Tuesday 29 August 2017

Deaf Sentence

I re read Deaf Sentence by David Lodge last week while on holiday, it was on a bookshelf in the house we rented at Freshwater Bay. Last time I read it I was not deaf myself, but it really struck home this time.  It is about an elderly linguistics professor who gets into an embarrassing situation due to not hearing what a woman says to him at a party.   My deafness is at its worst  in a large group especially when it includes small children and I constantly have to guess, usually wrongly, what has been said, with or without my hearing aids.     It must drive the rest of the family barmy, but they were very patient.    
However, it was a great holiday in a really comfortable enormous house,with plenty of bathrooms and huge sofas.   It was near the beach so the more energetic of us could nip over the road for an early morning swim.    The Island is still as beautiful,  and wonderfully unchanged.   It is so reassuring to find that there is still the shop on the corner selling `ham on the bone` and slicing bacon up on a machine,  (though we ate neither as we are all mainly vegetarian these days)  There were about eighteen round the table for most meals and we took it in turns to cook and shop.    Having the three little boys, my great grandsons, was a joy and seeing them running in and out of the sea at Compton Bay as my kids used to do was lovely.          
It was a week with hardly any mobile phones (no signal)  radio, or television, and lots of swimming, walking, cycling, Scrabble and other games, and talking (though for me only the last two)    Coming back here to Dumbrells Court, it seems so quiet with all of us oldies.   And boringly neat and tidy too.
Unfortunately when I got back, I discovered to my horror that I had inadvertently turned off the fridge freezer when I left  (absentmendedness or senility?) so I was faced with a mountain of rotting food  including all the blackberries and apples I had squirrelled  away for making crumbles later and quiches and pies for future Quaker bring and shares. What a disaster.    I felt really guilty when I went to the dump with my black bagged load, as if I were disposing of a body.
How I love these late golden days of summer.    In spite of dodgy knees,I can still walk up Lodge Hill accompanied by an imaginary Bradley Wiggins and I had better start blackberrying again to replace the last lot.



Wednesday 16 August 2017

Blackberry time

I love picking blackberries,wild cherry plums too, and they are both plentiful round here. Also kind people put free windfall apples outside their front gates to go with the fruit. I made eight jars of hedgerow jam and several jars of bramble jelly and also made crumbles and put them in the freezer. So satisfying.  I am very keen on jam making though I eat little of it myself. I just love to see a row of freshly filled and  labelled jars in the kitchen.

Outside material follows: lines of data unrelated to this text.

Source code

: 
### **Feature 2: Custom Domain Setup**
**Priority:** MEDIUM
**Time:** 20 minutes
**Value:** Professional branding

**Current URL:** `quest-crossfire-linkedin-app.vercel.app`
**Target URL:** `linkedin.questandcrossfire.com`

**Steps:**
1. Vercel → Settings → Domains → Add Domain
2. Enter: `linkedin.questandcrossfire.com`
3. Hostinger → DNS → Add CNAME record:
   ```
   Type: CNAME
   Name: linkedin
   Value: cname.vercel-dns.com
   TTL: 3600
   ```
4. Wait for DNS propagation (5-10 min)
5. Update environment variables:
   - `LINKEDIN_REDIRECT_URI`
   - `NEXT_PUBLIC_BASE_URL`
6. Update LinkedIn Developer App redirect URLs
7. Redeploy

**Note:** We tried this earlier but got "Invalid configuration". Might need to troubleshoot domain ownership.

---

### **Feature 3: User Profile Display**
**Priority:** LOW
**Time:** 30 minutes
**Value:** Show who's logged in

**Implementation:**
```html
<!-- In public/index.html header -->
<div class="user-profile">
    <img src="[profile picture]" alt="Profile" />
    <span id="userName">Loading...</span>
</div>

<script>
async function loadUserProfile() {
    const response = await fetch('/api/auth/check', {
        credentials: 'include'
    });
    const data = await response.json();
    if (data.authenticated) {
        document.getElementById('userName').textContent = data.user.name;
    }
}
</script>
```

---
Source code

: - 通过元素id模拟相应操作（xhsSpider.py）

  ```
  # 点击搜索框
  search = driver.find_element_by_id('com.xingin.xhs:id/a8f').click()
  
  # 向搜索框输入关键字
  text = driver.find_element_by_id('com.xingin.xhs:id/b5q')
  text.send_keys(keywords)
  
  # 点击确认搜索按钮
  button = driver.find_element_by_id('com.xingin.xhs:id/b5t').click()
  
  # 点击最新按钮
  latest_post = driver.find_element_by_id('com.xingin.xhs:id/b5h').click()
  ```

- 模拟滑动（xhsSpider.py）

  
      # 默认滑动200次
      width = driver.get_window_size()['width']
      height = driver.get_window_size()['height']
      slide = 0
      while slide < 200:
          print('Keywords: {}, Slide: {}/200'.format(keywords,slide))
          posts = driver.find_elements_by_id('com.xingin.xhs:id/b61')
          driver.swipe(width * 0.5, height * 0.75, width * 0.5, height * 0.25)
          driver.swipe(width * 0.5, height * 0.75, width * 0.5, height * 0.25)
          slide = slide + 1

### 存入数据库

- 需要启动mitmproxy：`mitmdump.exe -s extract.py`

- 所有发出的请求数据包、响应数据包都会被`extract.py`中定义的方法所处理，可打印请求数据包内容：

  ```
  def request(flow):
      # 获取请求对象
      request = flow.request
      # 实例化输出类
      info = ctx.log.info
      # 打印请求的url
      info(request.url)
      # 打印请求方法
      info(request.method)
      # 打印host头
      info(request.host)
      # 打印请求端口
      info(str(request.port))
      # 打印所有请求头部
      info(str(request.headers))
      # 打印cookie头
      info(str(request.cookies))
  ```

Some of the Darling family are camping in the Isle of Wight, where they go every year to a specially beautiful, quiet place on Shalfleet Creek which is always known as The Land.    I have never been a devotee of camping, but next week the campers and more of the tribe and I are renting a large house at Freshwater Bay.  There will be four generations there, with me as the eldest and three of the great grandboys will be the youngest.  We always try to congregate in the Island for Julia`s birthday on 21st August. We did it during her lifetime, and have done so ever since. We read some poems and perhaps have a bit of singing and dancing too.   We are like swallows and swifts who go back to the same spot each year.

I am going to travel on my free bus pass: Brighton to Portsmouth and then Ryde to Freshwater, but I will have to fork out for the ferry.   I am just doing because I like a challenge.   I always sit and read the Guardian on Saturdays, and then do the prize Cryptic crossword.  (Sister J does it as well and though  we sometimes have to appeal to son T for the really impossibly hard words in the end, we keep it going for days.) So I will just do the same as usual but on the bus.  I often have really interesting conversations on the buses too.       Having a bus pass has really enriched my life.     It is far more enjoyable than driving around in a car, but sadly there are too few buses in Ditchling, so I often have to drive to Brighton first. 

I am just waiting for the mobile library which only comes every three weeks now due to the cuts.   It is always a treat to climb up the steps into the cosy booklined van. I will need a good supply  for the holiday as I will not be able to scramble down cliffs or swim in the sea or go for long walks as I used to do, but can sit happily reading instead.